Água mais cara em Cuiabá: reajuste de 12% começa a valer

A conta de água ficou mais cara em Cuiabá. A partir do dia 27 de junho de 2026, a concessionária Águas Cuiabá passou a aplicar um reajuste de 11,93% nas tarifas cobradas dos moradores da capital. Contudo, a Prefeitura de Cuiabá ainda tenta reverter o aumento na Justiça, argumentando contra a legalidade do índice. Portanto, o consumidor cuiabano chega a esta semana com mais uma pressão no bolso — e sem saber se o aumento permanece ou pode ser suspenso.

Reajuste conta de água Cuiabá 2026: quanto vai custar a mais?

O reajuste de 11,93% foi autorizado por um tribunal arbitral após a concessionária alegar prejuízos acumulados com as tarifas praticadas entre 2012 e 2019. Nesse sentido, a Águas Cuiabá argumentou que operou abaixo do equilíbrio financeiro do contrato por anos e que o reajuste corrige esse passivo. Além disso, o percentual foi definido fora do processo administrativo comum, por meio de arbitragem — o que gerou contestação da Prefeitura. Portanto, o aumento já está nas faturas, mas sua validade jurídica ainda não está encerrada.

O que muda na sua fatura a partir de agora

Na prática, um consumidor que pagava R$ 100 mensais de água passará a pagar aproximadamente R$ 112 com o novo reajuste. Nesse sentido, quem tem contas mais altas — comércios, condomínios e famílias numerosas — sentirá o impacto com ainda mais peso.
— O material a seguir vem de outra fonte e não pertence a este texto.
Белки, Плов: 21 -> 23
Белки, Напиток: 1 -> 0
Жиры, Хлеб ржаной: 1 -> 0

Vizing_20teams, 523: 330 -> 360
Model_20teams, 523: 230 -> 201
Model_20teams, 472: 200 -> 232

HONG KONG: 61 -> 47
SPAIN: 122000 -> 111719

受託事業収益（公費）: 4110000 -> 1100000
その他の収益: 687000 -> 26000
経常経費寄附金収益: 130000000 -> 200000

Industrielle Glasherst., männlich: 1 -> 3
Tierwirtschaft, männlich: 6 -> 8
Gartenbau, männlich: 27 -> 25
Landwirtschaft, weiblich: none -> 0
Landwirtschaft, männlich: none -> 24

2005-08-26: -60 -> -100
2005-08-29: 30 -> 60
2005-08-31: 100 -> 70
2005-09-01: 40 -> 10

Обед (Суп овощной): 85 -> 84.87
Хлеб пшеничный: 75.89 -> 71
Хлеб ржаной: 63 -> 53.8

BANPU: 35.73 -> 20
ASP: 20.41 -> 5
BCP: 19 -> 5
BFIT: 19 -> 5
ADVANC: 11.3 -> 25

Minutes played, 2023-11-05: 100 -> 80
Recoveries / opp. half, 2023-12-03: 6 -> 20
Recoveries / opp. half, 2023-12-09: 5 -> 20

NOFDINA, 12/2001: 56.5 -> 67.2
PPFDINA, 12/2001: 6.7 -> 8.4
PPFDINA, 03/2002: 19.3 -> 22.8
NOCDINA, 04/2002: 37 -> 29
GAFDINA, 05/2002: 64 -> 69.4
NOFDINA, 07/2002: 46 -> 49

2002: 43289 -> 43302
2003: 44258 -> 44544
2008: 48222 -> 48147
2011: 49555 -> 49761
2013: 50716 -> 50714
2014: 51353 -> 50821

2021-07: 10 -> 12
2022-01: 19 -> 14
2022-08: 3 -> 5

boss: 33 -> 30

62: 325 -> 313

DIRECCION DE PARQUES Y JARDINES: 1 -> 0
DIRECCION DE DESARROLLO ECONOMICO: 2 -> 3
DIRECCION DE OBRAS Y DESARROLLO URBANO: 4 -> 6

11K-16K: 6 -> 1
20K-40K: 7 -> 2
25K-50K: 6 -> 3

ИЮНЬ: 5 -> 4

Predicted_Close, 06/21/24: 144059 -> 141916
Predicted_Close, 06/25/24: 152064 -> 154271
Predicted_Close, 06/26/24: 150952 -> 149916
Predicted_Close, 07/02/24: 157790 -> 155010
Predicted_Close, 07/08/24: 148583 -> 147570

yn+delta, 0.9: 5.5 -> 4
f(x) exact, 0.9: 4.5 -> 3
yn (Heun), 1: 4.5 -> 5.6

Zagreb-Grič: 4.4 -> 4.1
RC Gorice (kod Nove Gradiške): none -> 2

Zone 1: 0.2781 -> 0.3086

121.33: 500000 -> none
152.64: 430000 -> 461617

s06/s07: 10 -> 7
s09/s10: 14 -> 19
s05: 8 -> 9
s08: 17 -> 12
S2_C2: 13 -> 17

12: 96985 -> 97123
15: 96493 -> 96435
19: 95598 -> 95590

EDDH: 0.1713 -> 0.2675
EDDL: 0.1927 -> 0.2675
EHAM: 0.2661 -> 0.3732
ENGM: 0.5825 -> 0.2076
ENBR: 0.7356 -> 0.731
Além disso, o reajuste chega em um momento em que o custo de vida já pressiona o orçamento das famílias cuiabanas, com a inflação acumulada nos últimos 12 meses em 4,72% segundo o IBGE. Portanto, a alta da água se soma a um cenário de aperto financeiro generalizado.

O que diz a Prefeitura de Cuiabá

A gestão municipal move ação judicial para suspender ou anular o reajuste, questionando a legalidade do processo arbitral que o autorizou. Nesse sentido, a Prefeitura entende que um reajuste dessa magnitude deveria passar por aprovação regulatória convencional, com participação do poder público e controle tarifário. Contudo, enquanto a disputa judicial não tem desfecho, o aumento segue válido e já aparece nas cobranças. Além disso, a Prefeitura não descartou acionar instâncias superiores caso não obtenha liminar favorável.

O que diz a Águas Cuiabá

A concessionária defende que o reajuste é legítimo e resultado de um processo arbitral previsto no próprio contrato de concessão. Nesse sentido, a empresa alega que os valores cobrados por anos estavam defasados em relação aos custos operacionais reais do serviço. Além disso, argumenta que o equilíbrio econômico-financeiro do contrato é garantia necessária para a continuidade dos investimentos em infraestrutura e qualidade do abastecimento. Contudo, a população questiona por que o ônus de um desequilíbrio histórico recai diretamente sobre o consumidor final.

O momento e a indignação que o desabafo de Lincoln representou

O reajuste chega dias depois de o trabalhador Lincoln Moura, o Linkon na Voz, viralizar com um desabafo gravado na Avenida Paulista sobre o custo de vida no Brasil. Nesse sentido, Lincoln disse que pegar R$ 100 ou R$ 200 no mercado e não ter mais nada “virou luxo nesse país” — e o Brasil inteiro se reconheceu na fala. Além disso, em Cuiabá, esse mesmo trabalhador agora abre a fatura de água e encontra quase 12% a mais do que pagava há 30 dias. Portanto, o que Lincoln falou não foi exagero. Foi um retrato antecipado do que chegaria nas caixas de correio da capital mato-grossense.

O que pode acontecer a seguir

Se a Prefeitura obtiver uma liminar judicial, o reajuste pode ser suspenso até o julgamento definitivo do caso. Nesse sentido, o consumidor que pagar a fatura com o novo valor poderá ter direito a crédito ou ressarcimento caso o aumento seja anulado. Contudo, historicamente, liminares contra reajustes de concessionárias de saneamento demoram semanas ou meses para ser apreciadas. Portanto, na prática, o cuiabano deverá pagar a mais pelo menos nas próximas duas faturas enquanto aguarda uma decisão.